TASK LIST |
1. Reproduce the passage of the reverse proxy guide between "This guide provides" and "50051 by default.", inclusive.
2. In the reverse proxy guide, which port does the gRPC Service use by default?

SELECTED EXTRACT |
★ ★ ★ ★

Skip to main content

Bonus Chapter: Configuring a Reverse Proxy

For any production deployment of Anvil, you should not expose the S3 and gRPC ports directly to the internet. Instead, you should place a reverse proxy in front of your Anvil cluster.

Benefits of a Reverse Proxy:

  • TLS/SSL Termination: The proxy can handle HTTPS and terminate the encrypted connection, passing plain HTTP traffic to Anvil on the internal network. This centralizes certificate management.
  • Custom Domains: You can serve Anvil under a custom domain name (e.g., s3.mycompany.com).
  • Load Balancing: The proxy can distribute traffic across multiple Anvil nodes.
  • Security: It provides an additional layer of security, hiding the internal topology of your cluster.

This guide provides example configurations for two popular reverse proxies: Caddy and Nginx.

Anvil Services to Proxy

You need to proxy two main services:

  1. The S3 Gateway: A standard HTTP service, running on port 9000 by default.
  2. The gRPC Service: An HTTP/2-based service, running on port 50051 by default.

Caddy Configuration

Caddy is a modern web server known for its simplicity and automatic HTTPS. The following Caddyfile configuration will proxy both S3 and gRPC traffic to a single Anvil node, with automatic TLS certificate acquisition from Let's Encrypt.

★ ★ ★ ★

STUDY MATERIAL |
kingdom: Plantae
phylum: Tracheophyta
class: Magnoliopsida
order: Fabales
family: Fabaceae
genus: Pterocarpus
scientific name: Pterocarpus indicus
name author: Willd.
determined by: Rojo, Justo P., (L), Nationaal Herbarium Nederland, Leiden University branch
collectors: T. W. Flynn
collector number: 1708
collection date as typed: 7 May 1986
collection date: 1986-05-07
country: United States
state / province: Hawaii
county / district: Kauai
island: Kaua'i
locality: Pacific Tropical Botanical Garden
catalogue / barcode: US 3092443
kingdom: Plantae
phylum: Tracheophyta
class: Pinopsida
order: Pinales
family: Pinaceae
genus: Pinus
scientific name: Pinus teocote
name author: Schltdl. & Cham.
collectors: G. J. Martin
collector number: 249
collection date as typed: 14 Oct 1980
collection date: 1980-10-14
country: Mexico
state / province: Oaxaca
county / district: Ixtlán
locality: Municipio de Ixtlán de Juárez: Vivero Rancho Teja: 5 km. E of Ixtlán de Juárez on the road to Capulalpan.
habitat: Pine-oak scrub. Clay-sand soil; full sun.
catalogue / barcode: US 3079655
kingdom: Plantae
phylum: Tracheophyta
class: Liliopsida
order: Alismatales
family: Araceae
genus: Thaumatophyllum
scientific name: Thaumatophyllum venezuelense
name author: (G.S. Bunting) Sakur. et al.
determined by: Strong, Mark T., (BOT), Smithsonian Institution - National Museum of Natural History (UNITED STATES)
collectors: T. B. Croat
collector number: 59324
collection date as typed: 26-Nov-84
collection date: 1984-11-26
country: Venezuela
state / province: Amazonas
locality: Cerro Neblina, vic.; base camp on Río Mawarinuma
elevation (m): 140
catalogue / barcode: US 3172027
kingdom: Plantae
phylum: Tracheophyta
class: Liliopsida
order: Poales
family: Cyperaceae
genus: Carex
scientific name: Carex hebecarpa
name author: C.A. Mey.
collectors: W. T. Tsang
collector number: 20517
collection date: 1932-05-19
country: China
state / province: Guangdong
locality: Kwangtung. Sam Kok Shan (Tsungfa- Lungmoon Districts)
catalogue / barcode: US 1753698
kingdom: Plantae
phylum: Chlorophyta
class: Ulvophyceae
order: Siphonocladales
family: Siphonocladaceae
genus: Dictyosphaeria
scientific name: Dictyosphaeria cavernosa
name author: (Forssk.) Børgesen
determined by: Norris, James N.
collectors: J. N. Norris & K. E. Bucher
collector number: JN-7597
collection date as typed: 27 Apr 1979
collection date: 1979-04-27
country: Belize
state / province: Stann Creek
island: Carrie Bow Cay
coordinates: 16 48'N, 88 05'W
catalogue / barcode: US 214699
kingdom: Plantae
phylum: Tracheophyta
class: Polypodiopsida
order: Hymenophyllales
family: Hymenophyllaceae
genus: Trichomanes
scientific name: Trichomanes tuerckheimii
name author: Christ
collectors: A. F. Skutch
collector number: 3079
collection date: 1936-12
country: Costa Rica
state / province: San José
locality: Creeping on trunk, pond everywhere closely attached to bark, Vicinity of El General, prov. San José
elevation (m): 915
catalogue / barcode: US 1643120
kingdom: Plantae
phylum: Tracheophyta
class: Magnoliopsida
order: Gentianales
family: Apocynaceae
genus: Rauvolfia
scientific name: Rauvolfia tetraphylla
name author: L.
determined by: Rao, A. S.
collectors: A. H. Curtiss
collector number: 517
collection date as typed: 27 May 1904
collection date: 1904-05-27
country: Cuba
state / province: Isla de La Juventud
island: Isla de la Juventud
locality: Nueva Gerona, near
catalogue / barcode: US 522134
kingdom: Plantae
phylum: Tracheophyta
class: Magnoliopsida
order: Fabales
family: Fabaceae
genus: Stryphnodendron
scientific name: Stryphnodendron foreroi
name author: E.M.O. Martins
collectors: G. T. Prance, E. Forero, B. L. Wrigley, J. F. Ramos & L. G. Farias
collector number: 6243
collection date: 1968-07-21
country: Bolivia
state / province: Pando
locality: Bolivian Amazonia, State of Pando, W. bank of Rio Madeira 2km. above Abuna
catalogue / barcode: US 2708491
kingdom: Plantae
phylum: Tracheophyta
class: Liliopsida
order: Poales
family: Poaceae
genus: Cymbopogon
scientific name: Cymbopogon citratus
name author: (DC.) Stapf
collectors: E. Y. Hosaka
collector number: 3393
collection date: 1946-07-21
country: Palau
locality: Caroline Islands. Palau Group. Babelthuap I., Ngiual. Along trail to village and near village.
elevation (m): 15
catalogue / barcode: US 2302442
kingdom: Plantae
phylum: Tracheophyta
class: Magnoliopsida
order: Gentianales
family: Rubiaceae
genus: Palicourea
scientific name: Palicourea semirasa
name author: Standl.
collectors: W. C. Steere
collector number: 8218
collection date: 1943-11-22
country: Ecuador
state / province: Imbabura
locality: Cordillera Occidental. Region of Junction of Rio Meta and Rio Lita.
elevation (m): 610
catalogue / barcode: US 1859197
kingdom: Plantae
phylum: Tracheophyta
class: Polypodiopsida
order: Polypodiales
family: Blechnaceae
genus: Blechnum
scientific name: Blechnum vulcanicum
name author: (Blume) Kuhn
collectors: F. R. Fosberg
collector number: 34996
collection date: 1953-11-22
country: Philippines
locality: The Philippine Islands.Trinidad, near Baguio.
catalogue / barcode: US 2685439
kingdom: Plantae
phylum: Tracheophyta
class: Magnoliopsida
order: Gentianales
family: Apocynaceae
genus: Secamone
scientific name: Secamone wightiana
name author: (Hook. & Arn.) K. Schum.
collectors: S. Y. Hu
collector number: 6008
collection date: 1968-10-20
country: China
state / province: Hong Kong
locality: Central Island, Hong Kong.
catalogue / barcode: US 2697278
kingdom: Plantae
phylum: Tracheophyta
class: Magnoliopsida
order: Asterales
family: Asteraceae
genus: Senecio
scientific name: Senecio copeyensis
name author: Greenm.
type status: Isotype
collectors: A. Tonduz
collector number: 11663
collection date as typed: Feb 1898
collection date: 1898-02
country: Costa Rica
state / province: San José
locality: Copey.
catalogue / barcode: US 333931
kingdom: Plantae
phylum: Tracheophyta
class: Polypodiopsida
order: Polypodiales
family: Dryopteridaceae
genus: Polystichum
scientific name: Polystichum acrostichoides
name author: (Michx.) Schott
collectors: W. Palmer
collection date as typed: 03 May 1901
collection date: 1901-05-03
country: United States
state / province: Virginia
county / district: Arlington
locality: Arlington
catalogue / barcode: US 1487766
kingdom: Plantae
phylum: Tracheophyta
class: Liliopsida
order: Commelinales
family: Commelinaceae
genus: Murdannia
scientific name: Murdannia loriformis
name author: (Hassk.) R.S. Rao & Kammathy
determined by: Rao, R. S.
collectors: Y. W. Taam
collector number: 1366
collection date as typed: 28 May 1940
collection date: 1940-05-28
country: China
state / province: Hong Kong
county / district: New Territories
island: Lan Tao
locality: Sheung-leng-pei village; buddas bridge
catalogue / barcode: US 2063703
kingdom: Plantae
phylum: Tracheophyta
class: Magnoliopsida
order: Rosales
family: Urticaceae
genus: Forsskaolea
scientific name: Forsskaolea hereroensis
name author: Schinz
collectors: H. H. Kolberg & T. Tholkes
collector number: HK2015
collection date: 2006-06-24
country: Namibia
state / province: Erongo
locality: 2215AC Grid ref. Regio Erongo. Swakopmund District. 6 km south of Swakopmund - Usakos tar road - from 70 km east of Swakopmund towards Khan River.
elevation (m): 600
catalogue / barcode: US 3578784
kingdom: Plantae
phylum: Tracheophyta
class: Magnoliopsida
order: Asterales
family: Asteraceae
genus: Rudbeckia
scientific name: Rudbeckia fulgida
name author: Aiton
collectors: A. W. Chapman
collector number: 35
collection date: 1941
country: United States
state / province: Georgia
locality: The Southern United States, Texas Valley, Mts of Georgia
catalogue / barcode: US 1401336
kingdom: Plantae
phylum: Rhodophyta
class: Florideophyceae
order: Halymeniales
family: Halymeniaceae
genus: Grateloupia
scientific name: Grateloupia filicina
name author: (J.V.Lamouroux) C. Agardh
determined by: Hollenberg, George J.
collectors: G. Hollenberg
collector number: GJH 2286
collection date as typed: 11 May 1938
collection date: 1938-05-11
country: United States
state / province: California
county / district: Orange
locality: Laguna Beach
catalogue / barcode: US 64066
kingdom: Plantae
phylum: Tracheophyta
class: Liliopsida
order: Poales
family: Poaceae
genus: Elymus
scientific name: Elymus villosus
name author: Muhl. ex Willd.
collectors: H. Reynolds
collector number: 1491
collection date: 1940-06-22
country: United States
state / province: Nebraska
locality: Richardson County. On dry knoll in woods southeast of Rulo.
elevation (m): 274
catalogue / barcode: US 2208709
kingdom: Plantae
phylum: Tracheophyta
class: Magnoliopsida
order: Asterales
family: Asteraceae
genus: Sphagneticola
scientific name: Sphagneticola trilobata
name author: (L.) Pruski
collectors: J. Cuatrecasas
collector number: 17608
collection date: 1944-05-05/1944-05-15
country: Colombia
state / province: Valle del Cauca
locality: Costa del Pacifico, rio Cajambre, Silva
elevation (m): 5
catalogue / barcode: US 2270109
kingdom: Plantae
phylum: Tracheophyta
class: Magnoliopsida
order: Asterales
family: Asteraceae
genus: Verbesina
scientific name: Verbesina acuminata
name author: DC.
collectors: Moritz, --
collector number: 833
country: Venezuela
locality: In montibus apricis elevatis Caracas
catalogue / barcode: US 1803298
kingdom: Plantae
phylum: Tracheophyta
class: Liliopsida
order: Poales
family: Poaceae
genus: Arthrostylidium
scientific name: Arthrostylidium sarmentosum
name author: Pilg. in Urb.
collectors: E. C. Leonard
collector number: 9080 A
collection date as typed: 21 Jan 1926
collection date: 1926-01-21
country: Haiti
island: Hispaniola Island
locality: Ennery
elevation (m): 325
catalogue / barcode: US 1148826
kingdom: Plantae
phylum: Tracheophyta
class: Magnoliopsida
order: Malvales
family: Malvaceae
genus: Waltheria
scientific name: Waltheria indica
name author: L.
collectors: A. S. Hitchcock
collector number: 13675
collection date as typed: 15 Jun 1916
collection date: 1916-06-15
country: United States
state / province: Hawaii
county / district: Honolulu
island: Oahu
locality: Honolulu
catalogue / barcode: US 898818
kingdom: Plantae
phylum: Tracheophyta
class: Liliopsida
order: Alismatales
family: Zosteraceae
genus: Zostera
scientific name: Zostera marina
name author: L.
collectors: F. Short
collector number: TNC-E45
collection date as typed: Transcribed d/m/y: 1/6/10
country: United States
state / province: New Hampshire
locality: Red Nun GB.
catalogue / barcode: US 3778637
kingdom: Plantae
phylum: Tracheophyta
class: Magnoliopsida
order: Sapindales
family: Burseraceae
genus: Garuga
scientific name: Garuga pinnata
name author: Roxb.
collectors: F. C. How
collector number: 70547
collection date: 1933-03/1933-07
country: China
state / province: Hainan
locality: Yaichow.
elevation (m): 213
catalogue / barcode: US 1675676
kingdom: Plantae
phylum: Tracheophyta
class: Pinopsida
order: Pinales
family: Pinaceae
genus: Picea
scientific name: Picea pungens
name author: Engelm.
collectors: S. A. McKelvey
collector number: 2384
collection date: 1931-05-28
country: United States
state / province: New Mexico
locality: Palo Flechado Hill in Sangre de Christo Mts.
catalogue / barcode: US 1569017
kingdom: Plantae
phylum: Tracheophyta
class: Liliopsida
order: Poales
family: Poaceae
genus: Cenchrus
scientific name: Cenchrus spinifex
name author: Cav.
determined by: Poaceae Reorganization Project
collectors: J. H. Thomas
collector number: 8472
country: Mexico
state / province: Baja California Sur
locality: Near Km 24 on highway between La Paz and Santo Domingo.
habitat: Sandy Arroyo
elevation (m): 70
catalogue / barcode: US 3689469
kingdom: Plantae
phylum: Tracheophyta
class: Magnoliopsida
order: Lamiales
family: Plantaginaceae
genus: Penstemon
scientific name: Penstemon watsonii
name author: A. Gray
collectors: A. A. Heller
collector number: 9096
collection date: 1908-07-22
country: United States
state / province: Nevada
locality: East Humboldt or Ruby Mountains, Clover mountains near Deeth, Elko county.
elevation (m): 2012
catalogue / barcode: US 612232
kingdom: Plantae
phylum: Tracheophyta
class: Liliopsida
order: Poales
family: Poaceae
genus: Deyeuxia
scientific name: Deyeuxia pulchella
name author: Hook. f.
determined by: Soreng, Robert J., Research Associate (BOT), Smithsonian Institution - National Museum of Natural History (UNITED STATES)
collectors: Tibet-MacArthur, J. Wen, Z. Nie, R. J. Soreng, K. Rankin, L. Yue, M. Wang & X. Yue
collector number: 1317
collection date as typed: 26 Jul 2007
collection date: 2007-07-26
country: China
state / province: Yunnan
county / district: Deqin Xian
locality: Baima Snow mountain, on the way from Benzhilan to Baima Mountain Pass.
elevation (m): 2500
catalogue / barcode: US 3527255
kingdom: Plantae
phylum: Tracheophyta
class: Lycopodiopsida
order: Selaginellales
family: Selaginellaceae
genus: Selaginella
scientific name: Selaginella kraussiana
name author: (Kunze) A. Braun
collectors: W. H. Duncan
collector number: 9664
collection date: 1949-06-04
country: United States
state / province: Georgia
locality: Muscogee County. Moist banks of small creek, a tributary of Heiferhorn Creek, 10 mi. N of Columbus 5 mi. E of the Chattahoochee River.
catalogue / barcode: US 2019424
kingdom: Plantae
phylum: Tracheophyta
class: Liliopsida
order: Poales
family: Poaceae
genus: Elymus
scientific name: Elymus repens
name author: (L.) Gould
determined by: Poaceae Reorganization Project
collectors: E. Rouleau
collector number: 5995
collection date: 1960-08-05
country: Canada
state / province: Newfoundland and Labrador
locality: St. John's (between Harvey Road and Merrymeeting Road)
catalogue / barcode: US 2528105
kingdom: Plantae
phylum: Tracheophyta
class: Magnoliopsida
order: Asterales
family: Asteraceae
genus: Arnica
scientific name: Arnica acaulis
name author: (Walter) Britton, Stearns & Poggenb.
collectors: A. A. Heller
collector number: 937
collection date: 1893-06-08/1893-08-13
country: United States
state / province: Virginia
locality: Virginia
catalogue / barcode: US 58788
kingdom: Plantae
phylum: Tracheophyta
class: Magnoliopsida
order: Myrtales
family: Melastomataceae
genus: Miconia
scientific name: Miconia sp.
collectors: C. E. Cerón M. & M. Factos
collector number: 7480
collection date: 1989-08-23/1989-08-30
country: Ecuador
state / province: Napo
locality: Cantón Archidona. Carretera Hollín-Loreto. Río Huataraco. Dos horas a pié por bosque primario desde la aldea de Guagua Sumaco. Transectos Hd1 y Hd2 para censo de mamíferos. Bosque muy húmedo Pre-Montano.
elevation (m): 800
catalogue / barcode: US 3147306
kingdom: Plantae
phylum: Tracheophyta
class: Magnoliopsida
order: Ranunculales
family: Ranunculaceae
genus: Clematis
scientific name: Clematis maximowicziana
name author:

★ ★ ★ ★

ANSWERS FOR THE EXERCISE |
1.
This guide provides example configurations for two popular reverse proxies: Caddy and Nginx.

Anvil Services to Proxy

You need to proxy two main services:

  1. The S3 Gateway: A standard HTTP service, running on port 9000 by default.
  2. The gRPC Service: An HTTP/2-based service, running on port 50051 by default.

2. Port 50051.